▶ _TEKS_:
== == ==
Our Relationship Story: Mendadak LDR-an (lagi!)

Wednesday, April 11, 2018


Long distance relationship (LDR) bukan sesuatu yang baru buat kami. Waktu pacaran dulu, kami udah pernah LDR selama hampir 3 tahun, satu tahun Guangzhou-Bogor, 2 tahun Bali-Bogor. Berarti kalau harus jauh-jauhan sementara selama sebulan setengah not a big deal lah ya. Apalagi jaraknya Bali-Bogor juga kok. 

Tapi mengulang pengalaman yang sama kembali dengan status menikah, rasanya kok lumayan berat, ya?

Sebelumnya, ada yang penasaran nggak kenapa harus LDR-an? Nggak ada, ya? Nggak ada yang nanya tetap gue jelasin HAHAHA. Intinya, sih, karena aku harus mengurus beberapa kerjaan di Bali, sementara suami nggak bisa meninggalkan pekerjaannya juga di Bogor. Karena situasinya sama-sama urgent, diputuskan lah untuk menjalani masing-masing dalam jangka waktu sebulan. Toh, habis itu aku harus kembali juga ke Bogor (walau inginnya sih di Bali aja terus-terusan, boleh nggak sih suami ikut kerja di sini ugha)

Awalnya aku agak maju-mundur dengan keputusan ini yang agak mendadak ini. Bisa nggak nih sendirian tanpa suami? Bisa nggak nih ngurus anak tanpa bantuan suami? Wah, ngebayanginnya langsung bikin merinding, hahahaha.

Namun, untunglah alam semesta dan Yang Maha Kuasa mendukung keputusan kami dan anggota keluarga di Bali pun sangat suportif dan membantu banyak dalam mengurus Josh, sembari aku juga menuntaskan segala kewajiban yang ada. 

Bottom line is, LDR kemarin ini nggak seburuk yang aku bayangkan... bahkan aku sangat menikmatinya LOL.
== == ==
▶ _DATA TEREKAM_:
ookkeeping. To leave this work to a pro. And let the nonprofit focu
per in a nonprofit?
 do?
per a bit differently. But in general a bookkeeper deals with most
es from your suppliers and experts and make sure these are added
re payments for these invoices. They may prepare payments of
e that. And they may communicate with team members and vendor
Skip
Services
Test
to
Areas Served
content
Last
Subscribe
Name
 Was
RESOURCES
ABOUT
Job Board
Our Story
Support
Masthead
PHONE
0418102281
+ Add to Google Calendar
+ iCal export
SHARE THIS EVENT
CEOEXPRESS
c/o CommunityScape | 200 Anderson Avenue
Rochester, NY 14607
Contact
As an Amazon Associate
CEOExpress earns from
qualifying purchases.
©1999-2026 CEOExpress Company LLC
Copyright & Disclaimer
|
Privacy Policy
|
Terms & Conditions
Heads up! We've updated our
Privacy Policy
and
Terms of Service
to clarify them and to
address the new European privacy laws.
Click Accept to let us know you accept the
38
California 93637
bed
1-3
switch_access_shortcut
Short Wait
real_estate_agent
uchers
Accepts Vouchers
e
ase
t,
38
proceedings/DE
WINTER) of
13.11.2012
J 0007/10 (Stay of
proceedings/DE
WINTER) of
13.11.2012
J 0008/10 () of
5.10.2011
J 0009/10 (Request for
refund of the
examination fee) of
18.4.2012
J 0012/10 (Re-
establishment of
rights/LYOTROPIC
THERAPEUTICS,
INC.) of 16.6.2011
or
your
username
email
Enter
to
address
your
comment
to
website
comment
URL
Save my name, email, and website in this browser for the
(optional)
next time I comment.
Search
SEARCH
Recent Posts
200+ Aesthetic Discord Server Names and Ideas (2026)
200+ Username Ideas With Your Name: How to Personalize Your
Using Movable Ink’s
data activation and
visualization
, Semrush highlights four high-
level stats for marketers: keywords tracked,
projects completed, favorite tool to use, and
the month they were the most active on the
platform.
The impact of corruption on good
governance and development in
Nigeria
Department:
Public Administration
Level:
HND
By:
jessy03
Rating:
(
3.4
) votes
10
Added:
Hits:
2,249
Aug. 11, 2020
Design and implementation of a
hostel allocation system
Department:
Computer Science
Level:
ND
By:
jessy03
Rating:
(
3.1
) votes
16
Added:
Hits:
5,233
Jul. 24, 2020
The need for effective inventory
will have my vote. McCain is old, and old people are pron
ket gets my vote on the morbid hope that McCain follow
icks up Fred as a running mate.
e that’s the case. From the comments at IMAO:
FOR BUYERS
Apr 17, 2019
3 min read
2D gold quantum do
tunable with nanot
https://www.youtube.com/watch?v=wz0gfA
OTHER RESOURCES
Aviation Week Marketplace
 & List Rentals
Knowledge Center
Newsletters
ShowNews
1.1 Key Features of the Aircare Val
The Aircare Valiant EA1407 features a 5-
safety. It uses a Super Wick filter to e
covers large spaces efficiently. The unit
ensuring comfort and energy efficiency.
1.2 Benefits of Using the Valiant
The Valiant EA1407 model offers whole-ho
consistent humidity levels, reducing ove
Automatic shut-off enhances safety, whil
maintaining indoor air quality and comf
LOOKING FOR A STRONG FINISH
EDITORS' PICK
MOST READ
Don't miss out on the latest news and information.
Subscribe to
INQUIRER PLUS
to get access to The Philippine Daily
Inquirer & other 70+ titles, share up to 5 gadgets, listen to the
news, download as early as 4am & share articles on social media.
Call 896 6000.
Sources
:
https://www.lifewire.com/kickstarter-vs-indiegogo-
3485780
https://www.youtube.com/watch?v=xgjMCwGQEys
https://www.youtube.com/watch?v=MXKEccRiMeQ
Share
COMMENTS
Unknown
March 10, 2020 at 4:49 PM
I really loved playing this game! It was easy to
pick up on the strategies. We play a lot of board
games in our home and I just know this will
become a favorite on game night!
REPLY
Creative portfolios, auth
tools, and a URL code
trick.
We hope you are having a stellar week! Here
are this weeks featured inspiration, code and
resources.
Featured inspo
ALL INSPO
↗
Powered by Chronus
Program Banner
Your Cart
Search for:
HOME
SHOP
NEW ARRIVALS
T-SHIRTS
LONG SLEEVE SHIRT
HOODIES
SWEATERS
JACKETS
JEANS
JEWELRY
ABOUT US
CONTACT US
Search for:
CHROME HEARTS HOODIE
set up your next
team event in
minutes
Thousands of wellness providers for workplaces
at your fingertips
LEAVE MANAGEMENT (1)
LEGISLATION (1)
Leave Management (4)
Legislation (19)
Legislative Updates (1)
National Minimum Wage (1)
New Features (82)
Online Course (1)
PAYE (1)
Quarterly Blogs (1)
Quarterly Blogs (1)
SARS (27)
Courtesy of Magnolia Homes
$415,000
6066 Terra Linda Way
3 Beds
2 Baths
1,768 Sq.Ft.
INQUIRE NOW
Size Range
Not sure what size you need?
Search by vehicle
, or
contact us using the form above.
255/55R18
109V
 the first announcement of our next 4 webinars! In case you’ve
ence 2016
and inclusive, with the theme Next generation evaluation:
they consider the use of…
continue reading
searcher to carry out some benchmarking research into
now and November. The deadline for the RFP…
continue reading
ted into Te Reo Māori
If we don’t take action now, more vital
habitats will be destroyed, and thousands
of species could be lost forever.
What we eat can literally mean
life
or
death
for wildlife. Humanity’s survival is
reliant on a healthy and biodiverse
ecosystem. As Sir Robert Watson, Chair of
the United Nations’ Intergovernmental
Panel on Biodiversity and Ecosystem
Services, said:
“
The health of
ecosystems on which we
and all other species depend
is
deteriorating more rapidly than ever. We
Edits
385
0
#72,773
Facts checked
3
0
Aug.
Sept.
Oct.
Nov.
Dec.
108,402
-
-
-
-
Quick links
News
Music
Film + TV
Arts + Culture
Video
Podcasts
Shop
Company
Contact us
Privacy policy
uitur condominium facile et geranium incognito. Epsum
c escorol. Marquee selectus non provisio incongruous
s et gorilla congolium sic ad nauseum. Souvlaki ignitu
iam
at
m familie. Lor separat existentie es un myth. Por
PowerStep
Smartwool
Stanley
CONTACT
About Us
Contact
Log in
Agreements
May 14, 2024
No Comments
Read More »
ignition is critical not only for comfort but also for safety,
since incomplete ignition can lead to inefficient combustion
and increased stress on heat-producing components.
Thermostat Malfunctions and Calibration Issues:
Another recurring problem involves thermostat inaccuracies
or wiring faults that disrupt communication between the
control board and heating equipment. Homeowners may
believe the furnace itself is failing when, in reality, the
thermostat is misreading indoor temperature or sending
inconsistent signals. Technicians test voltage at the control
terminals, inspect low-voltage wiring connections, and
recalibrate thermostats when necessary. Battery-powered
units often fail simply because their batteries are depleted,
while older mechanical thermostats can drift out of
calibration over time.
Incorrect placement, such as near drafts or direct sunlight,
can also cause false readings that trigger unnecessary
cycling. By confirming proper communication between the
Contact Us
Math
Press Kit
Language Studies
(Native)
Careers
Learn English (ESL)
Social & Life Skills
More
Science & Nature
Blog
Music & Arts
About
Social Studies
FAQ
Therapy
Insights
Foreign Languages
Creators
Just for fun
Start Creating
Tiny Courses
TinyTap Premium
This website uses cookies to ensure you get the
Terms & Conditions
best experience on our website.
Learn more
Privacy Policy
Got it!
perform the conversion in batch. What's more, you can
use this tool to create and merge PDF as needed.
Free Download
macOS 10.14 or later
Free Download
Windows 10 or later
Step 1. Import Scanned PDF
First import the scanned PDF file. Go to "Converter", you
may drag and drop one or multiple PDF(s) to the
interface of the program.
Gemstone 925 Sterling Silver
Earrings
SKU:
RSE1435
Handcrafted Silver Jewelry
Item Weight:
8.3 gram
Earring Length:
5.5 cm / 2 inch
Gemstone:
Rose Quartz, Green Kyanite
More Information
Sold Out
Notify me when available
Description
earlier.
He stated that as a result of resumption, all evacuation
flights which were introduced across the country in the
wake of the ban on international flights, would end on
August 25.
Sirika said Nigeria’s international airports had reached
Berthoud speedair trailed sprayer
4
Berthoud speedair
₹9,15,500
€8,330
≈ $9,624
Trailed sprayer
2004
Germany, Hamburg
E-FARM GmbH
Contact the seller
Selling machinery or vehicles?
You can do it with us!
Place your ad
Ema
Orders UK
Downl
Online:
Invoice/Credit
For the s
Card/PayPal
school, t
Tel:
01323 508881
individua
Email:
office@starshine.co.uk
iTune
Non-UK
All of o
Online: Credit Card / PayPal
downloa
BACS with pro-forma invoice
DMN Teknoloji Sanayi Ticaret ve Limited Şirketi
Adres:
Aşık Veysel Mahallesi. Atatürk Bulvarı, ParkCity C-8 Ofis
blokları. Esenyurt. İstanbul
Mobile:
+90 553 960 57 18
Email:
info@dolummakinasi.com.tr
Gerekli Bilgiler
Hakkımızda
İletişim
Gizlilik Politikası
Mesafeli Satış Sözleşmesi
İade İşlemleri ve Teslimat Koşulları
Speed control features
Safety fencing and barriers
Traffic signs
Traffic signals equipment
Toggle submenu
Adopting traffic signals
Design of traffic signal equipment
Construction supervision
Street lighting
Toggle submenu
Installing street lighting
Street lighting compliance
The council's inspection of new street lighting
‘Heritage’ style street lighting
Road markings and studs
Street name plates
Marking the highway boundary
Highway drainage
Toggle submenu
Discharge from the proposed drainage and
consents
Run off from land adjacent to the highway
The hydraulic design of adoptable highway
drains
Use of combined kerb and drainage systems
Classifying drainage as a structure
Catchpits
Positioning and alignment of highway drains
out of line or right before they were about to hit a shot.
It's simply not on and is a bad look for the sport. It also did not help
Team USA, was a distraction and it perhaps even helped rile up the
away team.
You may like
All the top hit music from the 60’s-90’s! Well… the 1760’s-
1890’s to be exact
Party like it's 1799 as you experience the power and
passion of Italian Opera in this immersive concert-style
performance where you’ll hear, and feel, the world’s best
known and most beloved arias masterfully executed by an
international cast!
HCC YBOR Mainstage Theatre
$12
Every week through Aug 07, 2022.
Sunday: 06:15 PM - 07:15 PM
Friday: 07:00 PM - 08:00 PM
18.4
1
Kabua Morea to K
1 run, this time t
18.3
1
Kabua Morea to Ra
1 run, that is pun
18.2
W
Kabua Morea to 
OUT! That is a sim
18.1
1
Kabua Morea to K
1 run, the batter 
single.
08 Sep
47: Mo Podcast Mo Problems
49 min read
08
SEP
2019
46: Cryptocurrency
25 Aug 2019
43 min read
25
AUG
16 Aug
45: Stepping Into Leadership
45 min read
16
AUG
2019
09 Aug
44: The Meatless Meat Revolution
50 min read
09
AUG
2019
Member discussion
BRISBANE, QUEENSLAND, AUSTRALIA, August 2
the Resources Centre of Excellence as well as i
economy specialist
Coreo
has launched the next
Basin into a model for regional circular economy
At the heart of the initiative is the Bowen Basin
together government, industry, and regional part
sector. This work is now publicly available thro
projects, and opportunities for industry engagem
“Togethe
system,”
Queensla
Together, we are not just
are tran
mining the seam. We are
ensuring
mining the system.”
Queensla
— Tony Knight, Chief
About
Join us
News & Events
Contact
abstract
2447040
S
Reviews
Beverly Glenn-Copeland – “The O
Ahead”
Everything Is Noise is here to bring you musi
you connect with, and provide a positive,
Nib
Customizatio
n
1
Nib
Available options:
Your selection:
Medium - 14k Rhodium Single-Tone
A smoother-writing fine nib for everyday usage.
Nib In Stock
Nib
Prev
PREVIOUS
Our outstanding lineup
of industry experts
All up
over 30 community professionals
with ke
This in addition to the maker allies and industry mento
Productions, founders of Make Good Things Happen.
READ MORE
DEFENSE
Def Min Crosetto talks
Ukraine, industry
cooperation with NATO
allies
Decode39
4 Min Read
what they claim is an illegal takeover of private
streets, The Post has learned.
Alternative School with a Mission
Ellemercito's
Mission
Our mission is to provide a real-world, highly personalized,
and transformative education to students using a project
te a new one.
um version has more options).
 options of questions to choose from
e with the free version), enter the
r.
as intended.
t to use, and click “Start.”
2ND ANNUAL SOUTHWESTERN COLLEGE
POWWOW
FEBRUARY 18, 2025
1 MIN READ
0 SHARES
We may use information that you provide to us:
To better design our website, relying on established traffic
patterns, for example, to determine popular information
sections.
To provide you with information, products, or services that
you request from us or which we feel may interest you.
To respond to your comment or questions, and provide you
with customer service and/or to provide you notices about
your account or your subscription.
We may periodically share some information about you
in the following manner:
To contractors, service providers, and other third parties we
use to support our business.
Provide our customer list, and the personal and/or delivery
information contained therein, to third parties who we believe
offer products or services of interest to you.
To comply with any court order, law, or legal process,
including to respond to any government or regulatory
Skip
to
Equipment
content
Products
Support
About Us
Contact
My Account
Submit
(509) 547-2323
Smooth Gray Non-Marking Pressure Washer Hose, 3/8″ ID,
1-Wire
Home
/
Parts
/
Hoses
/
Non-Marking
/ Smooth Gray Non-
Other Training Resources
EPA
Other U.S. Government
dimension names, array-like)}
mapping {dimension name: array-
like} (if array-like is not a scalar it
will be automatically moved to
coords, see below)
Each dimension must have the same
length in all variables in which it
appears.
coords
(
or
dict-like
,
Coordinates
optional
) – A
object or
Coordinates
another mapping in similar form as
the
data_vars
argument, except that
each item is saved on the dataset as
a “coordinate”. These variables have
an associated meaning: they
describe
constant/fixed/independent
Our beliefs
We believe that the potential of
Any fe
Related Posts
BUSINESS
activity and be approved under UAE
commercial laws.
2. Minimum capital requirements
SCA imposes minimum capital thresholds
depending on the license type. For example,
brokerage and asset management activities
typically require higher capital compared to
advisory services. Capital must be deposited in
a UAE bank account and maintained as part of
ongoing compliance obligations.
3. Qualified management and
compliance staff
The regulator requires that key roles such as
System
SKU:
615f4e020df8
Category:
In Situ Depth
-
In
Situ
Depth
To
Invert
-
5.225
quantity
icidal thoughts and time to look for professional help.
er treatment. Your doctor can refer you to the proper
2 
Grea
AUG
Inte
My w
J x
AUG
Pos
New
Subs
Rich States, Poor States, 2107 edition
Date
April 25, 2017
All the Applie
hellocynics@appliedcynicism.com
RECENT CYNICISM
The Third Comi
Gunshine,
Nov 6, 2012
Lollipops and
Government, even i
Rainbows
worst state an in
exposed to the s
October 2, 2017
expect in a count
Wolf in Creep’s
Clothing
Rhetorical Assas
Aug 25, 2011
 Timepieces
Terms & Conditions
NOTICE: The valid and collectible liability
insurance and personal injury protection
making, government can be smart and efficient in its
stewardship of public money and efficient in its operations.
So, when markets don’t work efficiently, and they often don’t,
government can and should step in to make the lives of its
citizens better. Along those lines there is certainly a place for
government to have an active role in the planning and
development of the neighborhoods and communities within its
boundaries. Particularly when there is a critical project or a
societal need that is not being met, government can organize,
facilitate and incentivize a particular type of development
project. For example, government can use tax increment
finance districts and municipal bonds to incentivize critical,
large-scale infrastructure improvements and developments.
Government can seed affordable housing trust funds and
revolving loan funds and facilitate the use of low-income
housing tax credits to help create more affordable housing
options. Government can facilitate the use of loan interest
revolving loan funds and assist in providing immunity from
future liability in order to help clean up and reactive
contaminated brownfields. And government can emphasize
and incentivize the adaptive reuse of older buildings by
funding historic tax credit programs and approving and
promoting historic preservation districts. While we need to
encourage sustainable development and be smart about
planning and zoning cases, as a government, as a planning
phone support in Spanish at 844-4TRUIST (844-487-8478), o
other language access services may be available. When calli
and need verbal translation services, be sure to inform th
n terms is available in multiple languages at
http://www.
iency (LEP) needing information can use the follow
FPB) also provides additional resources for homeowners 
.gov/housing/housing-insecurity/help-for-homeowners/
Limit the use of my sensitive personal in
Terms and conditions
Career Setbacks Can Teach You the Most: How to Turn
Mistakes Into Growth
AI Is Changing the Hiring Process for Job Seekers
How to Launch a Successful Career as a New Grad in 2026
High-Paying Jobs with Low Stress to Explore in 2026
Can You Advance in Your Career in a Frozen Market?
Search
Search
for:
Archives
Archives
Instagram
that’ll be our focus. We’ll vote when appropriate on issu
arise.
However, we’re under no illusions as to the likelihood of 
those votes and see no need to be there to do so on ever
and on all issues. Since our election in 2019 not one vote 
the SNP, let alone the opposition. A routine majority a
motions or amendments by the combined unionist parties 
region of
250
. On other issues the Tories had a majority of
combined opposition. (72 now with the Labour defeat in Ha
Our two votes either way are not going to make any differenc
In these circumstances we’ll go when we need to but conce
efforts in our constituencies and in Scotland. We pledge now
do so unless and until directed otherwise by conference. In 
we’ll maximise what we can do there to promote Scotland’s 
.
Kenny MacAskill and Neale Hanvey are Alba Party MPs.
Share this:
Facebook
== == ==
▶ _TUJUAN TUGAS_: Tuliskan kembali tanpa perubahan sebagian tulisan tentang LDR, mulai dari kata-kata "Our Relationship Story: Mendadak" dan berhenti setelah "Bali-Bogor juga kok.".

▶ _JAWABAN LATIHAN_:
Our Relationship Story: Mendadak LDR-an (lagi!)

Wednesday, April 11, 2018


Long distance relationship (LDR) bukan sesuatu yang baru buat kami. Waktu pacaran dulu, kami udah pernah LDR selama hampir 3 tahun, satu tahun Guangzhou-Bogor, 2 tahun Bali-Bogor. Berarti kalau harus jauh-jauhan sementara selama sebulan setengah not a big deal lah ya. Apalagi jaraknya Bali-Bogor juga kok.